▸ **Work instruction**:
Could you set down every entry exactly as it stands, without the images?

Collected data
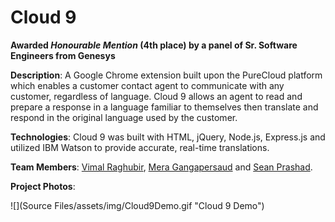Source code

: # Cloud 9

**Awarded _Honourable Mention_ (4th place) by a panel of Sr. Software Engineers from Genesys**

**Description**: A Google Chrome extension built upon the PureCloud platform which enables a customer contact agent to communicate with any customer, regardless of language. Cloud 9 allows an agent to read and prepare a response in a language familiar to themselves then translate and respond in the original language used by the customer.

**Technologies**: Cloud 9 was built with HTML, jQuery, Node.js, Express.js and utilized IBM Watson to provide accurate, real-time translations.

**Team Members**: [Vimal Raghubir](https://github.com/Vimal-Raghubir), [Mera Gangapersaud](https://github.com/Mera-Gangapersaud) and [Sean Prashad](https://github.com/SeanPrashad).

**Project Photos**:

![](Source Files/assets/img/Cloud9Demo.gif "Cloud 9 Demo")
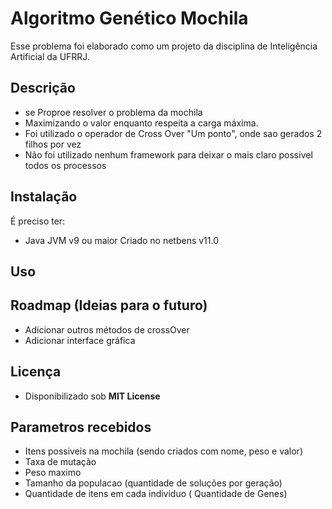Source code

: # Algoritmo Genético Mochila
Esse problema foi elaborado como um projeto da disciplina de Inteligência Artificial da UFRRJ.

## Descrição
 - se Proproe resolver o problema da mochila
 - Maximizando o valor enquanto respeita a carga máxima.
 - Foi utilizado o operador de Cross Over "Um ponto", onde sao gerados 2 filhos por vez
 - Não foi utilizado nenhum framework para deixar o mais claro possivel todos os processos

## Instalação
É preciso ter:
 - Java JVM v9 ou maior
Criado no netbens v11.0

## Uso

## Roadmap (Ideias para o futuro)
 - Adicionar outros métodos de crossOver
 - Adicionar interface gráfica

## Licença
 - Disponibilizado sob **MIT License**
## Parametros recebidos
 - Itens possiveis na mochila (sendo criados com nome, peso e valor)
 - Taxa de mutação
 - Peso maximo
 - Tamanho da populacao (quantidade de soluções por geração)
 - Quantidade de itens em cada individuo ( Quantidade de Genes)
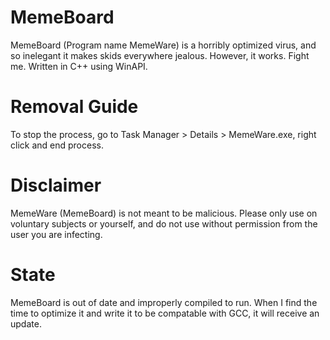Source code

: # MemeBoard
MemeBoard (Program name MemeWare) is a horribly optimized virus, and so inelegant it makes skids everywhere jealous. However, it works. Fight me. Written in C++ using WinAPI.

# Removal Guide
To stop the process, go to Task Manager > Details > MemeWare.exe, right click and end process. 

# Disclaimer
MemeWare (MemeBoard) is not meant to be malicious. Please only use on voluntary subjects or yourself, and do not use without permission from the user you are infecting. 

# State
MemeBoard is out of date and improperly compiled to run. When I find the time to optimize it and write it to be compatable with GCC, it will receive an update.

▸ **Response**:
Source code

: # Cloud 9

**Awarded _Honourable Mention_ (4th place) by a panel of Sr. Software Engineers from Genesys**

**Description**: A Google Chrome extension built upon the PureCloud platform which enables a customer contact agent to communicate with any customer, regardless of language. Cloud 9 allows an agent to read and prepare a response in a language familiar to themselves then translate and respond in the original language used by the customer.

**Technologies**: Cloud 9 was built with HTML, jQuery, Node.js, Express.js and utilized IBM Watson to provide accurate, real-time translations.

**Team Members**: [Vimal Raghubir](https://github.com/Vimal-Raghubir), [Mera Gangapersaud](https://github.com/Mera-Gangapersaud) and [Sean Prashad](https://github.com/SeanPrashad).

**Project Photos**:

![](Source Files/assets/img/Cloud9Demo.gif "Cloud 9 Demo")
Source code

: # Algoritmo Genético Mochila
Esse problema foi elaborado como um projeto da disciplina de Inteligência Artificial da UFRRJ.

## Descrição
 - se Proproe resolver o problema da mochila
 - Maximizando o valor enquanto respeita a carga máxima.
 - Foi utilizado o operador de Cross Over "Um ponto", onde sao gerados 2 filhos por vez
 - Não foi utilizado nenhum framework para deixar o mais claro possivel todos os processos

## Instalação
É preciso ter:
 - Java JVM v9 ou maior
Criado no netbens v11.0

## Uso

## Roadmap (Ideias para o futuro)
 - Adicionar outros métodos de crossOver
 - Adicionar interface gráfica

## Licença
 - Disponibilizado sob **MIT License**
## Parametros recebidos
 - Itens possiveis na mochila (sendo criados com nome, peso e valor)
 - Taxa de mutação
 - Peso maximo
 - Tamanho da populacao (quantidade de soluções por geração)
 - Quantidade de itens em cada individuo ( Quantidade de Genes)
Source code

: # MemeBoard
MemeBoard (Program name MemeWare) is a horribly optimized virus, and so inelegant it makes skids everywhere jealous. However, it works. Fight me. Written in C++ using WinAPI.

# Removal Guide
To stop the process, go to Task Manager > Details > MemeWare.exe, right click and end process. 

# Disclaimer
MemeWare (MemeBoard) is not meant to be malicious. Please only use on voluntary subjects or yourself, and do not use without permission from the user you are infecting. 

# State
MemeBoard is out of date and improperly compiled to run. When I find the time to optimize it and write it to be compatable with GCC, it will receive an update.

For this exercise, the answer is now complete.